For the first question, you can map GreaterThan over the list of values. If they are numeric, it will evaluate to True or False.

GreaterThan /@ {1, 4, 5, -2}
(* {True, True, True, False} *)


If the list is not numeric, it does not evaluate,

GreaterThan /@ {-(r/(-d + k r)), -(r/(-d + k r)), 0}
(* {-(r/(-d + k r)) > 0, -(r/(-d + k r)) > 0, False} *)


and so you can feed the above directly to Reduce after removing the last element because Reduce[{anything, False}] returns False.

Reduce[GreaterThan /@ {-(r/(-d + k r)), -(r/(-d + k r))}]
(* (k <
0 && ((d <= 0 && (r < 0 || r > d/k)) || (d >
0 && (r < d/k || r > 0)))) || (k ==
0 && ((d < 0 && r < 0) || (d > 0 && r > 0))) || (k >
0 && ((d < 0 && d/k < r < 0) || (d > 0 && 0 < r < d/k))) *)


Note

Reduce[GreaterEqualThan /@ {-(r/(-d + k r)), -(r/(-d + k r)),0}]


solves the second example.

• Thanks. This is what I was working for.
– AzJ
May 1, 2018 at 17:06
Positive @ {1, 4, 5, -2} (* or *)


{True, True, True, False}

FullSimplify @ Reduce[NonNegative /@ {-(r/(-d + k r)), -(r/(-d + k r))}] (* or *)
FullSimplify @ Reduce[Thread[GreaterEqual[{-(r/(-d + k r)), -(r/(-d + k r))}, 0]]]


(k < 0 && ((d == 0 && r != 0) || (d < 0 && k r < d) || (d > 0 && d < k r))) || (d < 0 && r <= 0 && (d < k r || k <= 0)) || (d > 0 && r >= 0 && (d > k r || k <= 0))

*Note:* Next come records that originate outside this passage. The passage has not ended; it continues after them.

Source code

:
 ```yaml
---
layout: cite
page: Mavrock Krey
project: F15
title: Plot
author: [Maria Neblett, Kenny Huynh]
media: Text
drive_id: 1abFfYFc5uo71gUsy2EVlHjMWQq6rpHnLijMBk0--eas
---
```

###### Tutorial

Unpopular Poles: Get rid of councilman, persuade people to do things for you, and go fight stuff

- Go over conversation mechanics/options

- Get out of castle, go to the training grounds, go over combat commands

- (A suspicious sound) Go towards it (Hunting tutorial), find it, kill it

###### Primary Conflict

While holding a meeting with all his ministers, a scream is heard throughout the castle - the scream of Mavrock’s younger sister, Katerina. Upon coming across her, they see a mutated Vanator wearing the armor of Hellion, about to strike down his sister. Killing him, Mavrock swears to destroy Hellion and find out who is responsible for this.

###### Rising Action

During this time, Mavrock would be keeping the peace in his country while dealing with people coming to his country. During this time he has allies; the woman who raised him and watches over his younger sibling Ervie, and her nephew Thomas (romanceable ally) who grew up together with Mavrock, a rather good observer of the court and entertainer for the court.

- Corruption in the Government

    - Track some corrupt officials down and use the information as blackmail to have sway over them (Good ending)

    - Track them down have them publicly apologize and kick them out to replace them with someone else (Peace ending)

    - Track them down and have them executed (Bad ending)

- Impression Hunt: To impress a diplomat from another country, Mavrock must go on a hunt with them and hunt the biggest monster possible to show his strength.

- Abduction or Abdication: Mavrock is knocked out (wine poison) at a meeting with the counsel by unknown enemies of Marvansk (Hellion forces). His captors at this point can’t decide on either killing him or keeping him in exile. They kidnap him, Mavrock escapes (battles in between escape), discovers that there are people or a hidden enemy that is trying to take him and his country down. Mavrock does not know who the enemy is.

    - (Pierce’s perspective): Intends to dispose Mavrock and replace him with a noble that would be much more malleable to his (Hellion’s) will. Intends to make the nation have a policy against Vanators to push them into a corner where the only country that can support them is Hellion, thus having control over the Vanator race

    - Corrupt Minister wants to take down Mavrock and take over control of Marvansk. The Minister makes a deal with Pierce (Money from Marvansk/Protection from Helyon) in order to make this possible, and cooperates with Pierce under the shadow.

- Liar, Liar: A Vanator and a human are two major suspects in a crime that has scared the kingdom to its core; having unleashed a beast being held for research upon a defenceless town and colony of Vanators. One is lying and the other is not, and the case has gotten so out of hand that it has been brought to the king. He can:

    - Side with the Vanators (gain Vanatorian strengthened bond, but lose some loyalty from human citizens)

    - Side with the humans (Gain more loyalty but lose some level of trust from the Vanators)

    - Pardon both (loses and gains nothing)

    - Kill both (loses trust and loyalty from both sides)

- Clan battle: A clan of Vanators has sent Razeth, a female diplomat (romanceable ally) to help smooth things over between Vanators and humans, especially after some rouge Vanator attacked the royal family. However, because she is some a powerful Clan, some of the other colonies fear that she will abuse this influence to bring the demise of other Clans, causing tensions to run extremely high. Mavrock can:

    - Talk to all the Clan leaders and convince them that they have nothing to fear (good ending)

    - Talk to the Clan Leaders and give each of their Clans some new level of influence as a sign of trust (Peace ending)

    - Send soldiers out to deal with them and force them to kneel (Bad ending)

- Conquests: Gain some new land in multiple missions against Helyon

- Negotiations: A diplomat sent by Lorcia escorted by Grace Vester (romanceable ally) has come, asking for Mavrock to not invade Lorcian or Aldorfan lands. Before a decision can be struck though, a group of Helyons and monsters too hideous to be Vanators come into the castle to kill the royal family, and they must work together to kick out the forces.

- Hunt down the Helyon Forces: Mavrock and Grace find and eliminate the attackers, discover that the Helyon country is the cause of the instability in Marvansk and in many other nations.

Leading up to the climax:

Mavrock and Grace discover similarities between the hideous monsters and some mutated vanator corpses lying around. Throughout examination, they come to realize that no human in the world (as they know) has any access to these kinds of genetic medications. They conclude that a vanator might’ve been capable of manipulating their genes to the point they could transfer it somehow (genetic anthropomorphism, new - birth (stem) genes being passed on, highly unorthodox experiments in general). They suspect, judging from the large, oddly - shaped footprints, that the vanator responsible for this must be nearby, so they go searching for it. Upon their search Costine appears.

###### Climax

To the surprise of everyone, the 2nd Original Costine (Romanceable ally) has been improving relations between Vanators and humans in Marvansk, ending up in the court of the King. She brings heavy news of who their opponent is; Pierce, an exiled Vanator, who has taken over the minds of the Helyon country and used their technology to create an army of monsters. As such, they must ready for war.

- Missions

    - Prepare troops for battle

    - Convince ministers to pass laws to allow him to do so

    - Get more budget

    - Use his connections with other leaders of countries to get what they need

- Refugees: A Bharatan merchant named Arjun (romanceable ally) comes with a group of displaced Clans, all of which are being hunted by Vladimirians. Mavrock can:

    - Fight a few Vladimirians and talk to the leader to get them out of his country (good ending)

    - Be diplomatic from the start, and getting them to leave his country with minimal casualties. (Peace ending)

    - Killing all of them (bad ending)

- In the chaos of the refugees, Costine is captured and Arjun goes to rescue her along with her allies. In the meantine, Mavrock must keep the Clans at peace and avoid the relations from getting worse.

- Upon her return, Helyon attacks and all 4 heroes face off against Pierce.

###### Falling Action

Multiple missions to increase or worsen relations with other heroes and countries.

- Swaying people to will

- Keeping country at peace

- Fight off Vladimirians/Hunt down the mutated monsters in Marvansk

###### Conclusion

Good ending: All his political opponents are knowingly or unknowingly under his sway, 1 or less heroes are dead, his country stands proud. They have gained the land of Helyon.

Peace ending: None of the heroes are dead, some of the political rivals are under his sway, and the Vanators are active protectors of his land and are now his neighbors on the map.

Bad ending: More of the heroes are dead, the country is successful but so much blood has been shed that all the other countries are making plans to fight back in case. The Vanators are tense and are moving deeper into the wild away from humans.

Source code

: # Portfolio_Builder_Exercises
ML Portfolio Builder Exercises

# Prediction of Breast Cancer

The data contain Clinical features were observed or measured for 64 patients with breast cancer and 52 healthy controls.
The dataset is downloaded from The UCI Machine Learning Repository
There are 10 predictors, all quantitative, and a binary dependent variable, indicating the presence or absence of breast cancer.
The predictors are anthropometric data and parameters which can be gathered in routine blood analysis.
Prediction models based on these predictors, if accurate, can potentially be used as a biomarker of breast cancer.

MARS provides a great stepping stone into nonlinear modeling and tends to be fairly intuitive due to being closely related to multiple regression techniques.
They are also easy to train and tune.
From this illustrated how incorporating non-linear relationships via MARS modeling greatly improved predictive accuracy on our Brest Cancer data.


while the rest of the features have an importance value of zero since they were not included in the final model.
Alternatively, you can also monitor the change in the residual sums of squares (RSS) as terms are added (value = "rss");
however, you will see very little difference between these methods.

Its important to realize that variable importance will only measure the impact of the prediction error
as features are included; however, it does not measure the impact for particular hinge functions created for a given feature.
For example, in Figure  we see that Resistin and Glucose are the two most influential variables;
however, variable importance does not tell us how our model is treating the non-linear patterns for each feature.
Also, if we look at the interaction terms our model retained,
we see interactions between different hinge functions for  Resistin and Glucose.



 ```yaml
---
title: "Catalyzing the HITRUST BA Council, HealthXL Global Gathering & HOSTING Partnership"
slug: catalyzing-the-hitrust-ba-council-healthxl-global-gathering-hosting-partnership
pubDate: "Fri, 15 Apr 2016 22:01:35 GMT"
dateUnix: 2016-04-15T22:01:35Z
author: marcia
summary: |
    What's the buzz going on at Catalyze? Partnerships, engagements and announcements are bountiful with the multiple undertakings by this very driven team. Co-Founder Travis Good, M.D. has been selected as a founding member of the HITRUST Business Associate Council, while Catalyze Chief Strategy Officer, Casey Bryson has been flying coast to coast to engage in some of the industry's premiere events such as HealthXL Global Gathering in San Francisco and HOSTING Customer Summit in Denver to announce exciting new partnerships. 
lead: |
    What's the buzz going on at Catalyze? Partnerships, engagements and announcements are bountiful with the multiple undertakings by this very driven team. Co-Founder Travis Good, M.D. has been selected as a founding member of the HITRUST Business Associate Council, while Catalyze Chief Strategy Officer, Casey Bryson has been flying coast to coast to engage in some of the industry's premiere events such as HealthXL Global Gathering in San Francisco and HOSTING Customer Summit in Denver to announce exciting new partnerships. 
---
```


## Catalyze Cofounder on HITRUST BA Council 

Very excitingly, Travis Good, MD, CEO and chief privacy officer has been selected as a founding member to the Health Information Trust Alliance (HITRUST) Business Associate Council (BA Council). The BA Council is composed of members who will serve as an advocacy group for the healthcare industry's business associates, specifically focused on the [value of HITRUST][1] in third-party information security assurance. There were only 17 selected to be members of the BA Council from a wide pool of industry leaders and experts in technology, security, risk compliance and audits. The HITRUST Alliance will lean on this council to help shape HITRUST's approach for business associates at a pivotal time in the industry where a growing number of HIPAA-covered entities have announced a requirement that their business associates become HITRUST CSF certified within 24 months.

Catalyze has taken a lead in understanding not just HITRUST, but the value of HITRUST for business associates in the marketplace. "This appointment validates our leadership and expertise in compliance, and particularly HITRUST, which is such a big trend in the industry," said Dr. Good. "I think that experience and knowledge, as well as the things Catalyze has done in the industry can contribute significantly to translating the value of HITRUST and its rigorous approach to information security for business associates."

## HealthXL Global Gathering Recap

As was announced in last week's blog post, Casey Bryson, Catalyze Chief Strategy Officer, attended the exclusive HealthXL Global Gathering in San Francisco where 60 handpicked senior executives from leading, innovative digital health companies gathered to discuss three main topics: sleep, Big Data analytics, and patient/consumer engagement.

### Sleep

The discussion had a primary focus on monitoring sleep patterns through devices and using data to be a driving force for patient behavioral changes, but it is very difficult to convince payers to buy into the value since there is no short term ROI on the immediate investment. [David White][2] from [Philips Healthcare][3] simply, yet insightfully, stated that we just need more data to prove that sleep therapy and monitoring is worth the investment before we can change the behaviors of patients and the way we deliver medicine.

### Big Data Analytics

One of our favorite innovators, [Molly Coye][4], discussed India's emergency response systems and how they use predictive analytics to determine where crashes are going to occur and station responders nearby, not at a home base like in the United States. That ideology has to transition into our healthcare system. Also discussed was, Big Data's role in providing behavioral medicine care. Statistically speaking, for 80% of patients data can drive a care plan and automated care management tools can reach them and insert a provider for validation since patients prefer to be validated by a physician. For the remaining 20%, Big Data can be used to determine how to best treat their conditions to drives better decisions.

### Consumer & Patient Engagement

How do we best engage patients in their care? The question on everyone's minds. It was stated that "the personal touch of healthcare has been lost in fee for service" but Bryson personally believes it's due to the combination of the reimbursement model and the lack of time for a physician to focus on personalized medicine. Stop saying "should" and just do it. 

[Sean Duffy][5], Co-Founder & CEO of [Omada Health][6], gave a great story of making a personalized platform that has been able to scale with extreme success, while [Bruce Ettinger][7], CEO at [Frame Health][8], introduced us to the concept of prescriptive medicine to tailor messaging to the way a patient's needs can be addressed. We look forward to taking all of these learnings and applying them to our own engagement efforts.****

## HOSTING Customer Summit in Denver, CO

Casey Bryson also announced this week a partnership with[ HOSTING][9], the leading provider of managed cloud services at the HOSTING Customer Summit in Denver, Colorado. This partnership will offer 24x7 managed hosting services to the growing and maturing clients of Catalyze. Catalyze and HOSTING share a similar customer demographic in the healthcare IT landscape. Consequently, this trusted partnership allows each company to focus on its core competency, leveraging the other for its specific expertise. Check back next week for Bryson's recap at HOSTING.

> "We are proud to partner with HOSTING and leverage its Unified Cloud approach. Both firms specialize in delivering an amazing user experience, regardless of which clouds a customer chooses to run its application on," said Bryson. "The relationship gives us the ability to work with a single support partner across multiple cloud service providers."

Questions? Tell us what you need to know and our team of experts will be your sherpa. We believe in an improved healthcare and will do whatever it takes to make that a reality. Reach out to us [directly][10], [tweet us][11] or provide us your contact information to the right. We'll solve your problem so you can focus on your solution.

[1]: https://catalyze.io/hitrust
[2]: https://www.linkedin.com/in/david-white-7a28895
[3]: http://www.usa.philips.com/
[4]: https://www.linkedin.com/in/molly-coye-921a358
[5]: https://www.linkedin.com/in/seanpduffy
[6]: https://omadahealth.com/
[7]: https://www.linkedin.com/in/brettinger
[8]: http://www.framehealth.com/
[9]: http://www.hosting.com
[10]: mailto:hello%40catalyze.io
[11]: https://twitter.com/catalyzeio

Timings: Positive@lst is faster than Thread[Greater[lst, 0]] which, in turn, is faster than GreaterThan/@lst:

lst = RandomReal[{-1,1},1000000];
(r1 = Positive[lst];)//RepeatedTiming // First


0.017

(r2 = Thread[Greater[lst, 0]];)//RepeatedTiming // First


0.414

(r3 = GreaterThan/@lst;)//RepeatedTiming // First


0.538

r1==r2 ==r3


True

For numeric data, integer arithmetric is very fast:

list = RandomInteger[{-10, 10}, {1000000}];
threshold = 2;
a = Greater[#, threshold] & /@ list; // RepeatedTiming // First
b = Positive[Subtract[list, threshold]]; // RepeatedTiming // First
c = Subtract[1, UnitStep[Subtract[threshold, list]]]; // RepeatedTiming // First

a == b
a == (c /. {0 -> False, 1 -> True})


0.507

0.016

0.00370

True

True

You have to interpret 1 as True and 0 as False. For example, this works very well with the three argument version of Pick.

Most compact method:

SetAttributes[Greater, Listable];
{1, 4, 5, -2} > 0
(* {True, True, True, False} *)

SetAttributes[GreaterEqual, Listable]
{-(r/(-d + k r)), -(r/(-d + k r)), 0} >= 0 // Reduce